A good data scientist tries to be keenly aware of where her knowledge and experience fall short.  Listening to business owners also serves as a good check against any potential whack-a-doo explanations offered by our models that can result from our ignorance in new subject matter areas.

Educate your business owners

Communicating our work with a non-technical audience may be the most challenging aspect of our job.  In this instance our technical skills may be a barrier to success.  Avoid getting in the weeds on new material and stick to clear, concise explanations or use analogies to explain complex topics at the outset.  Later on there will be plenty of room for “deep dives” (note that the same is true for us as we enter a new domain that is far better understood by the business owner). 

If we’re not getting our point across, the absolute worst thing we can do is blame it on our audience.  We should reflect on our word choice and our approach and try a different approach.  When in doubt, ask the audience how they prefer to take in new material; some prefer conversation and interaction, while others do better with an essay or PowerPoint and prefer to digest material on their own.   

Lastly, throughout the course of a project, the business owner may have questions about our methods and models.  We shouldn’t take offense to these inquiries, but rather see them as an invitation to build trust in our work and a stronger business relationship.  Don’t miss this opportunity.

Avoid jargon

I admit that jargon can be fun to use—it signals subject matter expertise and group identity, and makes for occasionally-somewhat-sort-of-funny inside jokes with our peers.  And data scientists are human and enjoy these things too and that’s perfectly fine when we’re in the company of other data scientists.  But when our desire for group identity or status gets in the way of communicating the purpose of our models—solving business problems—our use of jargon becomes a problem.

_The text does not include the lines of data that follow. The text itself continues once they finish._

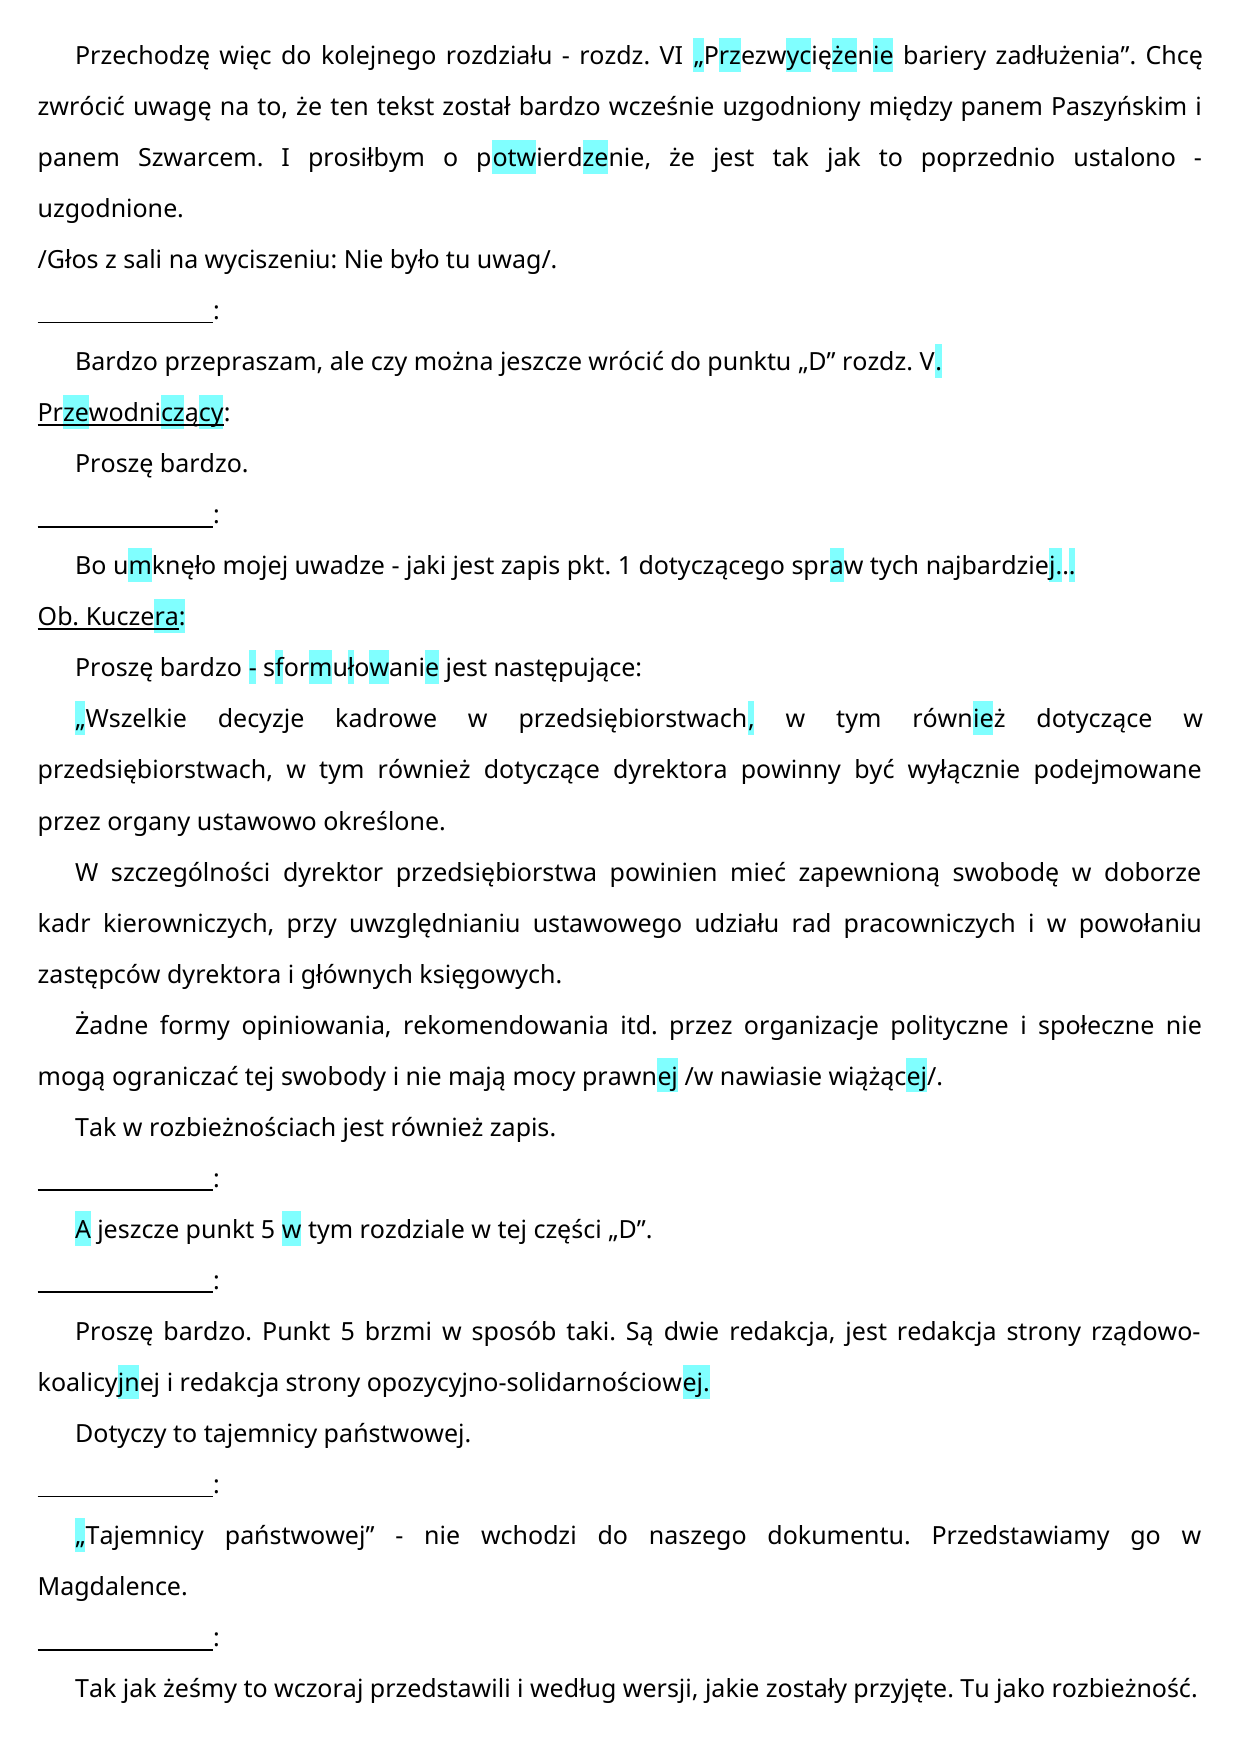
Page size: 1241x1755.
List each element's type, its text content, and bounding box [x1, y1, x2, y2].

text : [37, 293, 1203, 327]
text : [37, 497, 1203, 531]
text Bardzo przepraszam, ale czy można jeszcze wrócić do punktu „D” rozdz. V. [37, 344, 1203, 378]
text : [37, 1160, 1203, 1194]
text Proszę bardzo - sformułowanie jest następujące: [37, 650, 1203, 684]
text A jeszcze punkt 5 w tym rozdziale w tej części „D”. [37, 1211, 1203, 1246]
text Proszę bardzo. [37, 446, 1203, 480]
text Żadne formy opiniowania, rekomendowania itd. przez organizacje polityczne i społeczne nie mogą ograniczać tej swobody i nie mają mocy prawnej /w nawiasie wiążącej/. [37, 1007, 1203, 1092]
text Przechodzę więc do kolejnego rozdziału - rozdz. VI „Przezwyciężenie bariery zadłużenia”. Chcę zwrócić uwagę na to, że ten tekst został bardzo wcześnie uzgodniony między panem Paszyńskim i panem Szwarcem. I prosiłbym o potwierdzenie, że jest tak jak to poprzednio ustalono - uzgodnione. [37, 37, 1203, 225]
text „Tajemnicy państwowej” - nie wchodzi do naszego dokumentu. Przedstawiamy go w Magdalence. [37, 1518, 1203, 1603]
text Bo umknęło mojej uwadze - jaki jest zapis pkt. 1 dotyczącego spraw tych najbardziej... [37, 548, 1203, 582]
text : [37, 1262, 1203, 1297]
text W szczególności dyrektor przedsiębiorstwa powinien mieć zapewnioną swobodę w doborze kadr kierowniczych, przy uwzględnianiu ustawowego udziału rad pracowniczych i w powołaniu zastępców dyrektora i głównych księgowych. [37, 854, 1203, 990]
text Ob. Kuczera: [37, 599, 1203, 633]
text Przewodniczący: [37, 395, 1203, 429]
text : [37, 1620, 1203, 1654]
text /Głos z sali na wyciszeniu: Nie było tu uwag/. [37, 242, 1203, 276]
text Tak jak żeśmy to wczoraj przedstawili i według wersji, jakie zostały przyjęte. Tu jako rozbieżność. [37, 1671, 1203, 1705]
text „Wszelkie decyzje kadrowe w przedsiębiorstwach, w tym również dotyczące w przedsiębiorstwach, w tym również dotyczące dyrektora powinny być wyłącznie podejmowane przez organy ustawowo określone. [37, 701, 1203, 837]
text : [37, 1467, 1203, 1501]
text Proszę bardzo. Punkt 5 brzmi w sposób taki. Są dwie redakcja, jest redakcja strony rządowo-koalicyjnej i redakcja strony opozycyjno-solidarnościowej. [37, 1313, 1203, 1399]
text Tak w rozbieżnościach jest również zapis. [37, 1109, 1203, 1143]
text Dotyczy to tajemnicy państwowej. [37, 1416, 1203, 1450]
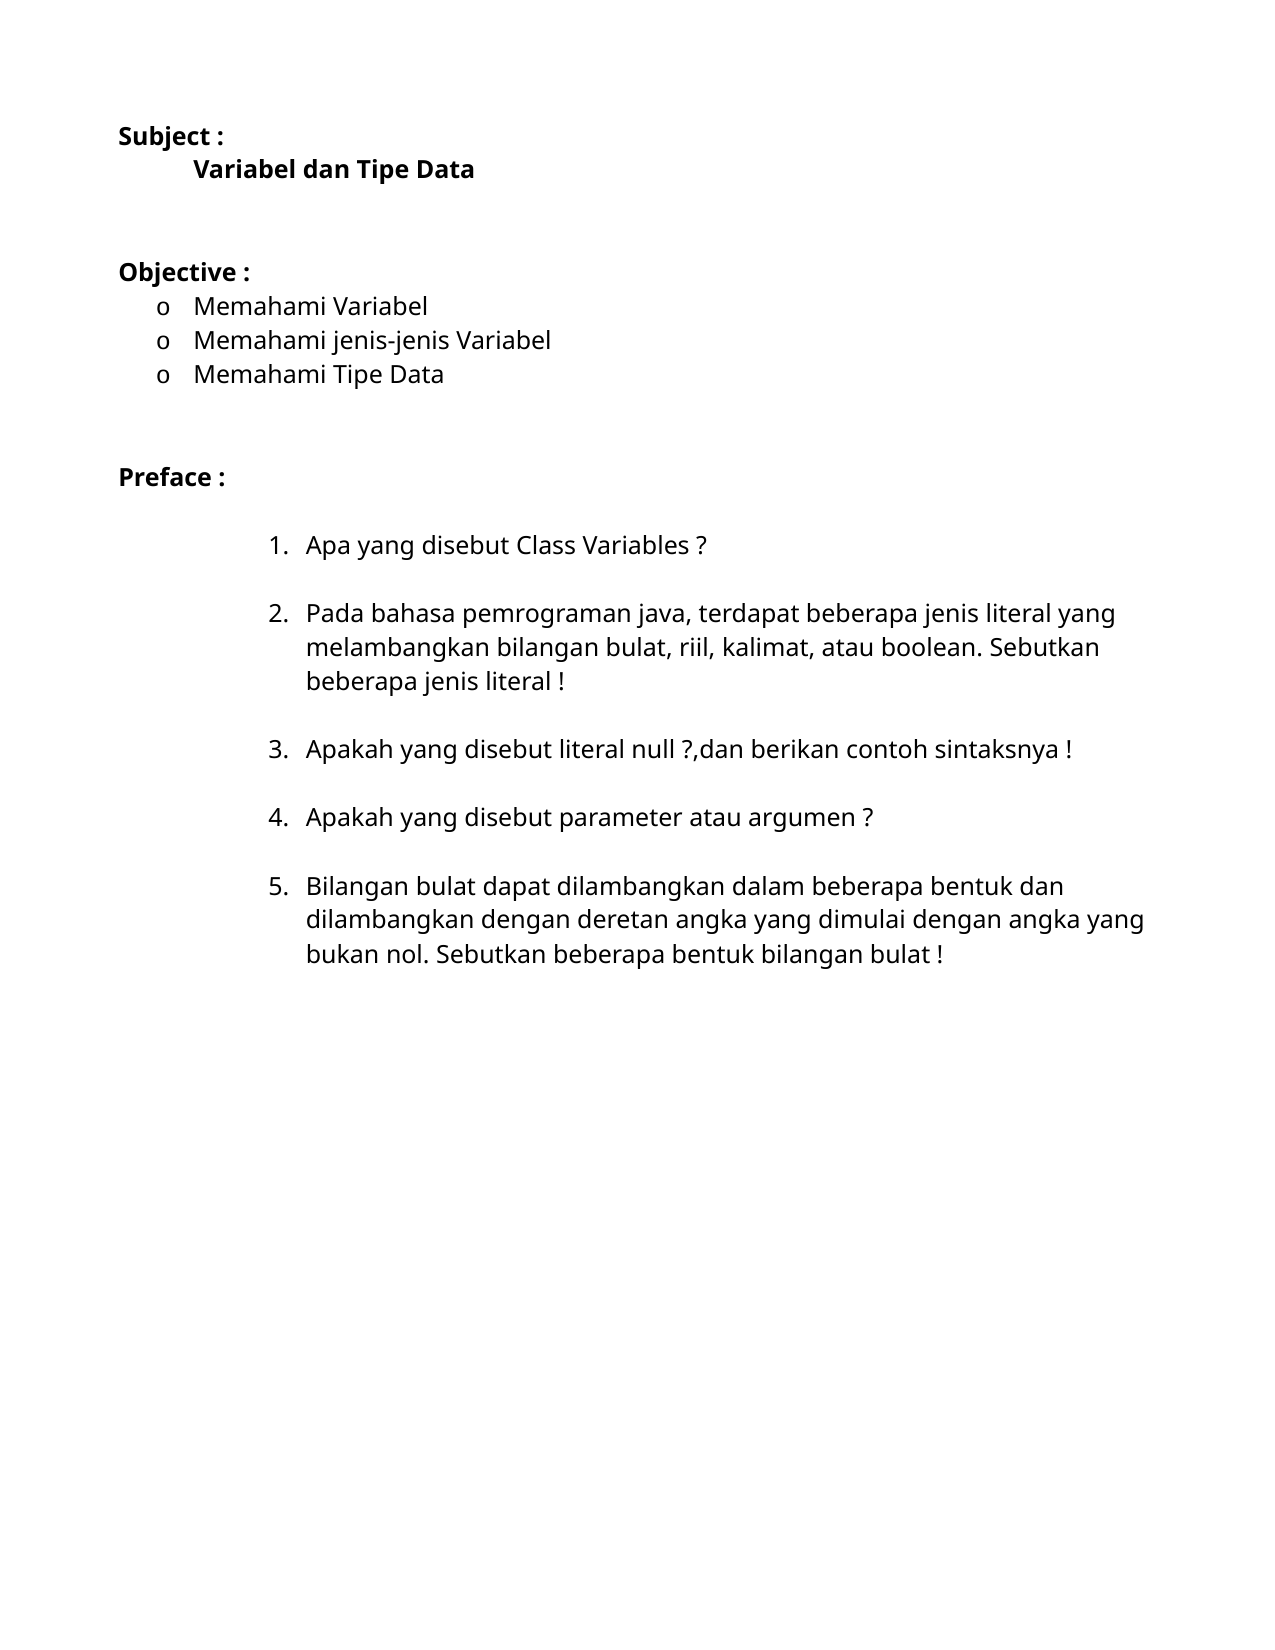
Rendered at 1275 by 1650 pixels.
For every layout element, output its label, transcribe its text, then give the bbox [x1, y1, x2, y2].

Heteroscedasticity… confidence intervals… multi-collinearity… these terms are meaningful to data scientists but mean little if nothing to the majority of non-data scientists.  Understanding them is helpful to data scientists in the modeling process, but throwing out multi-collinearity in an effort to communicate model results to senior leadership may keep you from getting your point across. 

The same can be said for acronyms—unless you know your audience will understand them, an initial time-saver will end up taking more time as you’ll probably need to spell out what the acronym means.  Read the room—if your audience shares your technical background, throw a little jargon and some acronyms in.  If not, avoid them—usage may even be seen as ivory tower behavior, causing tension and limiting the potential for success.

Speak/write with intent

Give consideration to how you approach communication with business owners or colleagues in general.  How many times have we misunderstood and taken offense to an email, only later to learn the author’s purpose was far different and more positive than we’d imagined? Putting a little extra thought into communication can avoid these situations.

Whether speaking or writing an email, address the audience with an appropriate level of respect and formality and be mindful of your tone.  Determine if the combination of the subject and audience requires only a brief, to-the-point message: if so, write it and fire away.  But if your email is touching on something sensitive or is intended for senior leadership, slow down and give extra thought to your word choice and tone.  Ask a trusted colleague to check for errors and give feedback.  Read it and re-read it before clicking send. 

Putting extra thought into your communication will help your project achieve success; and more importantly, build relationships and trust with your peers and leadership.